Is the Ancestry Footnote Merger Good for Genealogy?

question

In a press release announcement made earlier today, Ancestry.com Inc. intends to acquire iArchives Inc., the parent company to Footnote.com, a popular research website for genealogists. While at first glance it appears that this merger is a good “match,” it does bring forth many questions as to Ancestry’s reasons for the acquisition, what impact the merger will have on the genealogy industry, and how it will affect both the casual entry-level family historian as well as the professional genealogist.

Personally, I think the acquisition is a good move, one that makes sense, and it is in line with recent Ancestry acquisitions.  Here’s why:

  • Content: there is value in the content that Footnote already has on its site and while there is some overlap – particularly with some US Census records – much of it is unique.  Enough so that many genealogists currently have memberships with both Ancestry and Footnote.
  • Indexing and Search Engine Experrise: Ancestry wins in this arena. A common complaint among Footnote users was the difficulty in locating information and the resulting records.
  • Technology: Footnote was the winner here and now this makes Ancestry a winner. Footnote’s records were always clearer and easier to read.  The technology and expertise used to digitize records is probably the greatest value to Ancestry in this deal.
  • Marketing: you can’t argue against Ancestry’s marketing machine and it is not easy to work against it.

Concerns and Questions

Despite what seems like a win-win situation for all players in the genealogy industry – from consumer to vendor – there are some issues which must be tackled:

  • Will there be a combined membership to both Ancestry and Footnote or will they remain as separate products.  Keep in mind that Ancestry is acquiring iArchives, the parent to Footnote.  What plans Ancestry has for accessing the Footnote content remain to be seen.
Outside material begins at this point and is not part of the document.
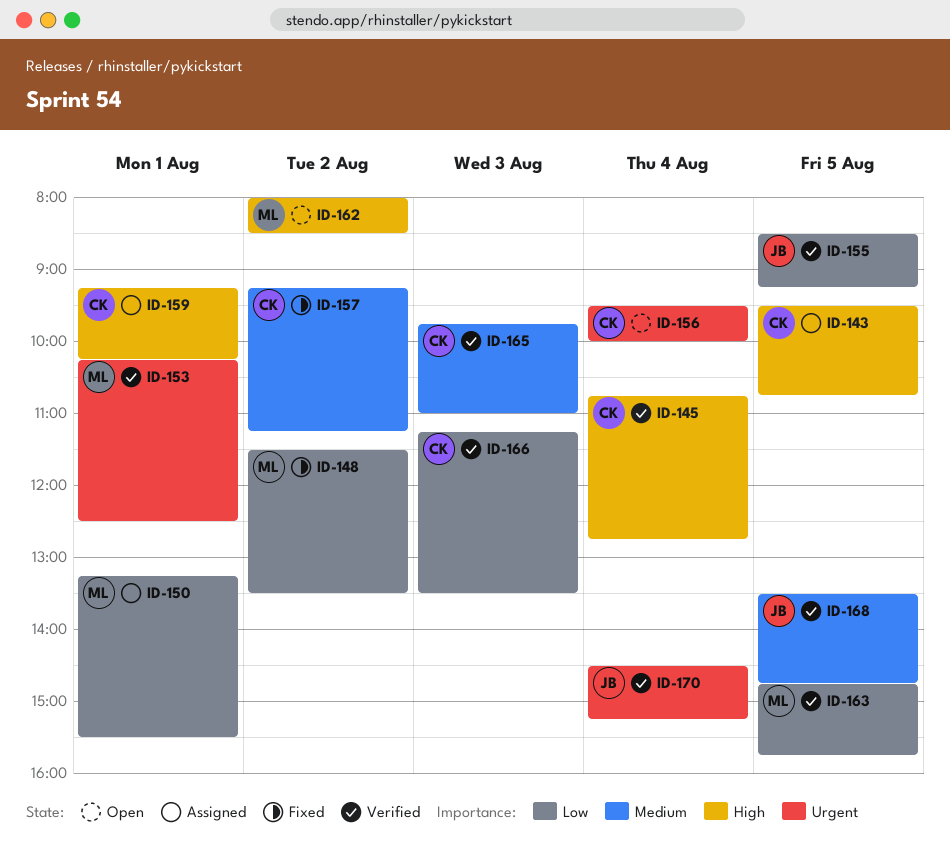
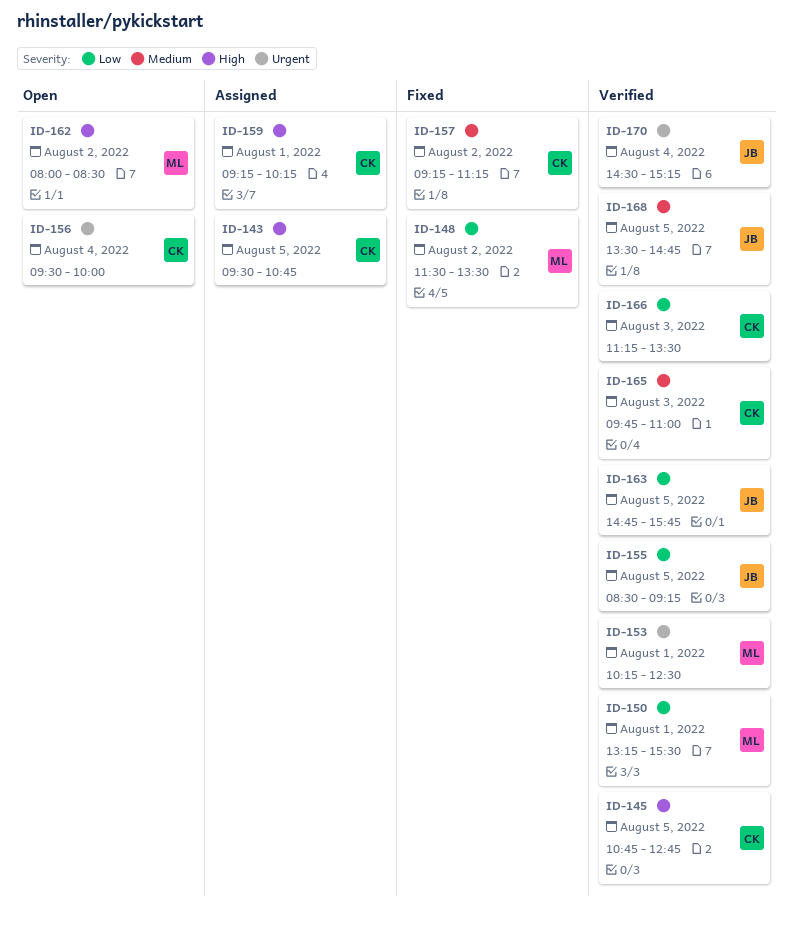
ID-145, day: Aug 4 -> Aug 5
ID-150, status: Assigned -> Verified
ID-163, owner: ML -> JB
The content could be merged into Ancestry’s current library of database or kept separate and somehow cross-referenced.
  • If the focus is on content and its back-end technology more than acquiring Footnote’s 35,000 subscribers, does it mean that Footnote disappears? Will Footnote subscribers be offered dual-membership to both sites for a time period? Will Footnote become another Ancestry acquisition like Genealogy.com and kept on only in a shell of its former self?
  • What about some of the popular functions on Footnote such as the Person Page or annotation of Census records? Will Ancestry incorporate the Person Page concept or elements of it for their own site?
  • Are there concerns that there is not enough competition in the genealogy industry in terms of content providers?

Who’s Next on the Ancestry Radar?

While speculation is kind of fun, with Ancestry’s recent shopping spree the topic is more serious than you think.  An obvious target would be FamilyLink.com and its World Vital Records holdings. Another would be GenealogyBank or Newspaper Archives.com which have excellent newspaper collections.

Of course this is a world of eat or be eaten, too.  There’s no reason that Ancestry itself couldn’t be a target. Rumors of Google acquiring Ancestry have been around ever since it went public in November 2009. Google in the genealogy business? Not exactly – but Google is in the information business and with its ever-expanding content, that is what abounds at Ancestry.